A force consisting of the centre companies of the Royal Scots and the 41st under Major General Phineas Riall followed Murray's troops across the river. At the Battle of Lewiston, they captured several outposts and batteries, and proceeded to burn down almost every village on the American side of the river, including Lewiston and a nearby settlement of Tuscarora Indians, in reprisal for the burning of Newark. Some Indians accompanied Riall; one source stated that up to 500 "Western Indians", who had remained with the British after the Battle of the Thames the previous autumn, took part. Many of the Indians (and some British soldiers) became drunk on looted liquor and several American settlers were scalped by the Indians. Riall was eventually prevented from advancing further south by some militia and Canadian Volunteers who destroyed the bridge over the Tonawanda Creek.

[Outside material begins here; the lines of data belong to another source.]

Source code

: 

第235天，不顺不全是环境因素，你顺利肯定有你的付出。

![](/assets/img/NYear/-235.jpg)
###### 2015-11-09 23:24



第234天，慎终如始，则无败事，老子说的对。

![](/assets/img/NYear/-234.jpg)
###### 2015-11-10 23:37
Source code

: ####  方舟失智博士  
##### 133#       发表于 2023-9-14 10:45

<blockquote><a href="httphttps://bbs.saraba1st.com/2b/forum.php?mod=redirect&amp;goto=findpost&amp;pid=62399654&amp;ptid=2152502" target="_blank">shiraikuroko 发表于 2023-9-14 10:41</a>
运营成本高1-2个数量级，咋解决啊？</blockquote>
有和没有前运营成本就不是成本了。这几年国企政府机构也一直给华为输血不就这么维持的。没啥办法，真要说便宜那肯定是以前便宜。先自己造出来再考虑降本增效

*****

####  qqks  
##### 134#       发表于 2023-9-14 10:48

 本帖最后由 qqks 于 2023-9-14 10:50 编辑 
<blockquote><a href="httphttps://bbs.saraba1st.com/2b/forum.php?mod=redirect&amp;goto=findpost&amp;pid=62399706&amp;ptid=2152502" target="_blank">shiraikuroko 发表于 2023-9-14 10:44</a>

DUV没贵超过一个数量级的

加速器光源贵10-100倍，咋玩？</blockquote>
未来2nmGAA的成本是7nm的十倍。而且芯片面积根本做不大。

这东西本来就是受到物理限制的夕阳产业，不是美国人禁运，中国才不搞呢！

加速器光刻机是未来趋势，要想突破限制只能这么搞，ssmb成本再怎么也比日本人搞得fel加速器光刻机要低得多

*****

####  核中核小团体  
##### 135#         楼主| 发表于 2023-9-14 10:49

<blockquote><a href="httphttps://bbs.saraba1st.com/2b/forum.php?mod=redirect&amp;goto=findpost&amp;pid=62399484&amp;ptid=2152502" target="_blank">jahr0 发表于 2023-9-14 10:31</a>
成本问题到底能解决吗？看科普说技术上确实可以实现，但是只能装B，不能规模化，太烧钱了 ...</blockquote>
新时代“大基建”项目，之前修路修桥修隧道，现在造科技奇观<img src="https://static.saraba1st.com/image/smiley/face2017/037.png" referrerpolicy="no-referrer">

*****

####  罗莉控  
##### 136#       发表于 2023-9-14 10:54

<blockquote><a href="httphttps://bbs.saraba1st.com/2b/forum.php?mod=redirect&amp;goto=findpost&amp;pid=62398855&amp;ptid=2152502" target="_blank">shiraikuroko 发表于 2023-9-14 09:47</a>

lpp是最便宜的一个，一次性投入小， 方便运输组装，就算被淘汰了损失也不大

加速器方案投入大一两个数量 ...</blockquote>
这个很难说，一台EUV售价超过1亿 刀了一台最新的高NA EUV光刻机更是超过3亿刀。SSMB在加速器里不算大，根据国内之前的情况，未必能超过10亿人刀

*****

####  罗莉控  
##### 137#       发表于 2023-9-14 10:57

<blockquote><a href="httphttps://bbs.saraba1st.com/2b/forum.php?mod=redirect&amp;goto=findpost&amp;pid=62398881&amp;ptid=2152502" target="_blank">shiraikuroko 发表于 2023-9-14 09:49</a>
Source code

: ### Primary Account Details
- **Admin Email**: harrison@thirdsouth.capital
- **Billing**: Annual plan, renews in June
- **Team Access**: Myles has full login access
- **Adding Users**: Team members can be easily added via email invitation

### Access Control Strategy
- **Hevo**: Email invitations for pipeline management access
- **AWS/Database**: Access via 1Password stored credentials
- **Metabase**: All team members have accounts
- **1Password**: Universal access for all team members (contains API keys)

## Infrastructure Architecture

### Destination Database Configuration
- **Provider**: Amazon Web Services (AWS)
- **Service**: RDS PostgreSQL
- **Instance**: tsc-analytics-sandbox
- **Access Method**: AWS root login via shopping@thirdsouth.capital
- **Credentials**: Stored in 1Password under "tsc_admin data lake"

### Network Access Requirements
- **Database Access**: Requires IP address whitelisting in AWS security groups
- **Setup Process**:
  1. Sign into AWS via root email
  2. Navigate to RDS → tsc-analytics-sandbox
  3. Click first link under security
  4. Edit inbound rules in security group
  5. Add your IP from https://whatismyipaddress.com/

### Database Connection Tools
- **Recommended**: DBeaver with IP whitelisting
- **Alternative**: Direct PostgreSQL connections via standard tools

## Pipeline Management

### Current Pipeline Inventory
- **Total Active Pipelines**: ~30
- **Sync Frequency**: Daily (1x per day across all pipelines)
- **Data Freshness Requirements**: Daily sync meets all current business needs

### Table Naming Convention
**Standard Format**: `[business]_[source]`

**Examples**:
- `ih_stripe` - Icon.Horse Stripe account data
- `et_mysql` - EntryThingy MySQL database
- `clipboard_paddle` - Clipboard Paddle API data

Having returned to the Canadian side of the Niagara, Riall marched upstream past Niagara Falls, carrying the boats. On 30 December, Riall crossed the Niagara again, 2 mi downstream of Black Rock and defeated American forces at the Battle of Buffalo, after which the villages of Black Rock and Buffalo were set ablaze and the navy yard on Buffalo Creek was destroyed.

Fort Niagara remained in British possession until the end of the war.

===Battle Honours===
In the tradition of British Army battle honours, this action was first awarded in 1815 as Niagara. Units present at the capture that hold this title include:
- Captain Holcroft's company of the Royal Artillery, now known as 52 (Niagara) Battery Royal Artillery - (fought at the capture of Fort Niagara and the Battle of Lundy's Lane)
- 100th Regiment of Foot (Prince Regent's County of Dublin Regiment) - Honour regranted in 1875 to successor regiment, the 100th (Prince of Wales's Royal Canadian) Regiment of Foot

Eight currently active battalions of the American Army (1-3 Inf, 2-3 Inf, 4-3 Inf, 1-4 Inf, 2-4 Inf, 3-4 Inf, 2-7 Inf and 3-7 Inf) perpetuate the lineages of three American infantry units (the old 14th, 19th and 24th Infantry Regiments) that were present at Fort Niagara.